Step 4: Setting a Robust RBAC

  • To configure robust access control for your Kubernetes environment, navigate to the Global Configuration > Authorization > User Permissions > + Add Users.
  • Here, you can get the option to configure access control, you can either provide an Super admin permission or Specific permissions.
  • At  Specific permissions, you can create Permission Groups and add users to it or provide Direct Permissions to users. 
  • In case you need to provide kubectl access to developers, you can generate API tokens with controlled access and share them with developers. For access through API tokens refer to this blog.
[Fig. 12] User Permissions
[Fig. 13] SSO-Logins

That’s the Modern Kubernetes Dashboard By Devtron, it provides us with a unified and intuitive interface that streamlines complex Kubernetes management across multiple clusters.
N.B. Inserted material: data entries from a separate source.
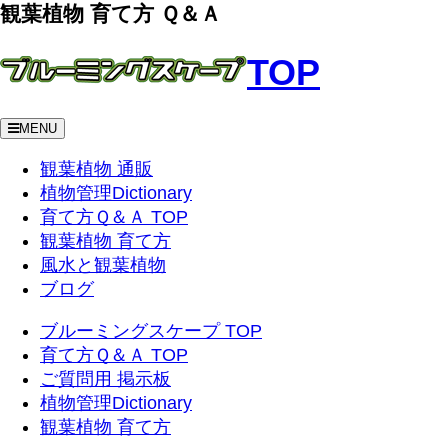
観葉植物 育て方 Ｑ＆Ａ
TOP
MENU
観葉植物 通販
植物管理Dictionary
育て方Ｑ＆Ａ TOP
観葉植物 育て方
風水と観葉植物
ブログ
ブルーミングスケープ TOP
育て方Ｑ＆Ａ TOP
ご質問用 掲示板
植物管理Dictionary
観葉植物 育て方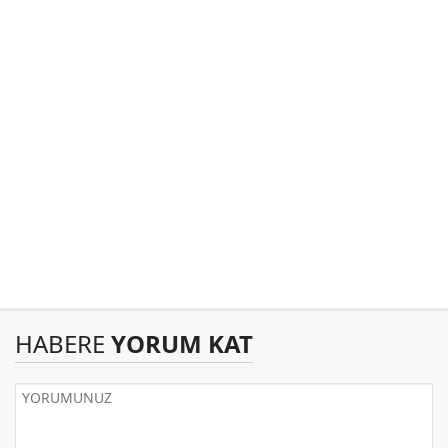
HABERE
YORUM KAT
From a single pane of glass, we get comprehensive visibility and control over the entire Kubernetes infrastructure, it also provides real-time metrics and advanced debugging capabilities.  The Devtron’s Kubernetes Dashboard sprints the extra mile and provides the ability to manage Kubernetes applications by extending support for Helm deployments and complete visibility for ArgoCD and FluxCD applications. Moreover, with features like robust RBAC, live manifest editing, configuration drift handling, logs streaming, and built-in terminals for troubleshooting, Devtron eliminates the complexities of CLI-based tools like ‘kubectl’ and enhances operation efficiency.

Conclusion

In today's rapidly evolving cloud-native landscape, managing Kubernetes at scale using a CLI tool become cumbersome and error-prone. The complexities of the CLI tools can be eliminated through an intuitive UI that provides complete visibility and operational efficiency. The Devtron’s Kubernetes Dashboard stands out by providing unified visibility across multiple Kubernetes clusters and their workloads. Features like robust RBAC, manifest editing, configuration management, configuration drift handling, and deployment history help teams manage their Kubernetes infrastructure more efficiently. Moreover, capabilities like Helm application deployment and complete visibility for ArgoCD and FluxCD allow teams to manage their Kubernetes application smoothly. Whether you're scaling your Kubernetes operations or seeking to improve developer productivity, Devtron's Modern Kubernetes Dashboard offers a comprehensive solution.